**Consigne**
Pouvez-vous retranscrire fidèlement le passage de l'extrait sur la série Amours fragiles qui commence aux mots « L’accueil est triomphal. » et s'arrête après « la série reprend. » ?

**Extrait du texte**
------------------------------------------------

Par Morgan Di Salvia le 3 septembre 2009                      Lien  
Débutée en 1997 dans les pages de la revue {A Suivre}, la série {Amours fragiles} de Jean-Michel Beuriot & Philippe Richelle voit paraître un quatrième album intitulé {Katarina}. Drame sentimental sur les années sombres du nazisme, la série atteint l’équilibre délicat entre tragédie et romance.

La Seconde Guerre mondiale, ses origines, ses conséquences et ses implications, hante toutes les littératures depuis soixante ans. En bande dessinée, elle trouve un écho particulièrement brillant dans les pages de la série Amours fragiles écrite par Philippe Richelle et dessinée par Jean-Michel Beuriot. Au plus proche du quotidien, les auteurs dressent le portrait de Juifs allemands confrontés à la montée du nazisme puis à son installation totale et destructrice dans toute l’Europe.

Beuriot & Richelle : « La banalité est beaucoup plus terrifiante que l'horreur exubérante et débridée »
La couverture du premier tome de la série
avait été dessinée par Denis Bodart

Le projet naît dans A Suivre, mais le journal est mourant. La série s’interrompt en cours de réalisation du deuxième épisode, avant que le premier album ne soit publié. A la suite d’une mésentente avec son éditeur, Beuriot décide de déposer le crayon et d’abandonner la bande dessinée pour se consacrer à l’enseignement. Par la force des choses, le projet est relégué au placard. Malgré tout, le tome 1 va paraître : Beuriot l’a terminé avant de claquer la porte. Denis Bodart en dessine la couverture, et est pressenti pour assumer la succession.

L’accueil est triomphal. La rigueur du scénario, la finesse du dessin, vont rapidement faire du « Dernier printemps » un album précédé d’une excellente réputation. Au point de décrocher le Prix de la ville de Genève en 2001. C’est l’occasion pour Philippe Richelle de convaincre son partenaire de l’accompagner pour recevoir la récompense. La magie opère, Beuriot revient sur sa décision d’abandonner la BD : le duo se reforme, la série reprend.

------------------------------------------------

**Données affichées**

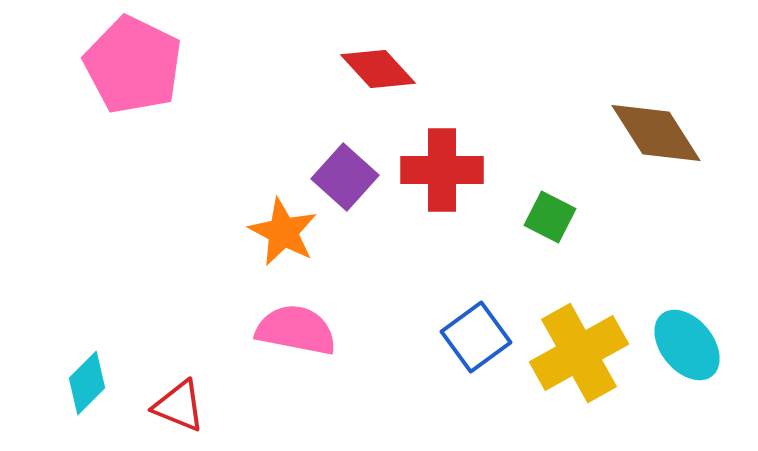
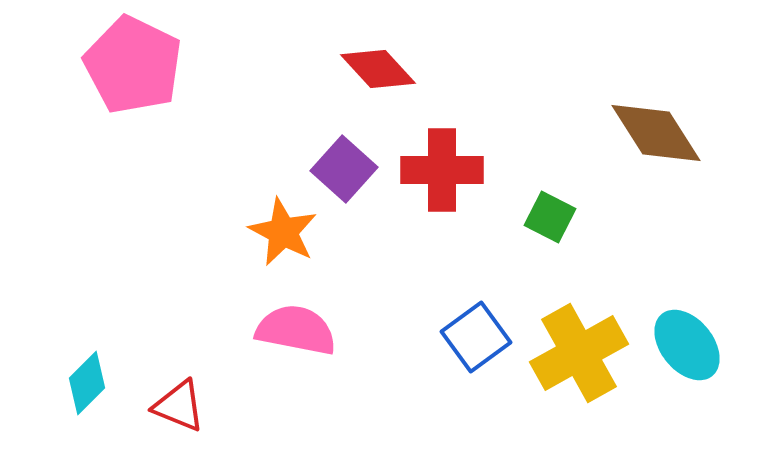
purple square: moved 1 px left, 8 px up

------------------------------------------------

**Réponse**
L’accueil est triomphal. La rigueur du scénario, la finesse du dessin, vont rapidement faire du « Dernier printemps » un album précédé d’une excellente réputation. Au point de décrocher le Prix de la ville de Genève en 2001. C’est l’occasion pour Philippe Richelle de convaincre son partenaire de l’accompagner pour recevoir la récompense. La magie opère, Beuriot revient sur sa décision d’abandonner la BD : le duo se reforme, la série reprend.